I want you to consider a strange question. If Jesus came down from heaven and spoke to you today, what would he sound like?
- A hillbilly?
- British royalty?
- Someone from the deep South?
Would his speech have a particular affect?
Why do you think that?
The Bible records many times when God spoke to people, including the many instances of Jesus speaking that are recorded in the Gospels. On a few occasions, the Bible records the reaction of those who were listening. None of those reactions indicate that Jesus spoke with an accent or an affect. On the other hand, we have several comments about the content of Jesus words.
Everyone was amazed at his teaching. He taught with authority, and not like the teachers of the Law of Moses. – Mark 1:22 http://www.biblegateway.com/passage/?search=Mark1:22&version=CEV
The people didn’t comment that Jesus’s words were complicated, deep, mysterious, mystical, or religious. (Perhaps the “teachers of the law” spoke like that.) Rather, Jesus’s words carried authority.
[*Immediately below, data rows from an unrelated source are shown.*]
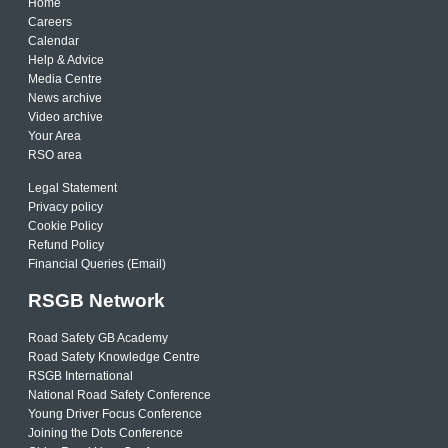
Home
Careers
Calendar
Help & Advice
Media Centre
News archive
Video archive
Your Area
RSO area
Legal Statement
Privacy policy
Cookie Policy
Refund Policy
Financial Queries (Email)
RSGB Network
Road Safety GB Academy
Road Safety Knowledge Centre
RSGB International
National Road Safety Conference
Young Driver Focus Conference
Joining the Dots Conference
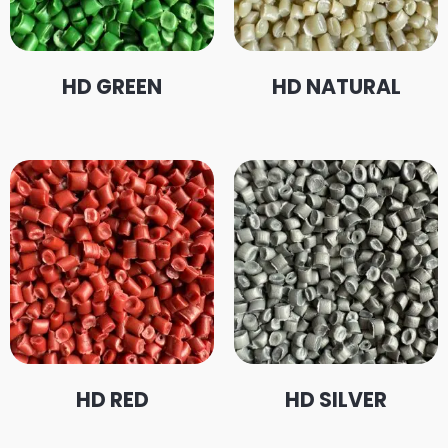
HD GREEN
HD NATURAL
HD RED
HD SILVER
So, we are left to conclude that Jesus spoke in a very normal way but said extraordinary things. In fact, the idea that God speaks in some special, religious way is the very rare exception in the Bible. It also clashes with Christmas which celebrates God becoming an ordinary baby. The incarnation is a really big indicator that when God interacts with us, he usually does it in ordinary ways. C. S. Lewis wrote:
… the Incarnation itself ought to shock us. The same divine humility which decreed that God should become a baby at a peasant-woman’s breast, and later an arrested field-preacher in the hands of the Roman police, decreed also that He should be preaching in a [common], prosaic and unliterary language.
I remember a group of village elders and their chief telling us how “genuine” and “real” are the words in the translation into their language. That’s a good translation because it puts the focus on the things said.
I think that if Jesus came and spoke to me, I would be captivated by what he said but not even notice how he said it because that would be so completely ordinary. That’s Christmas – a most extraordinary message in the most ordinary form. That’s also what we strive for in translation – God’s extraordinary message in ordinary, everyday words.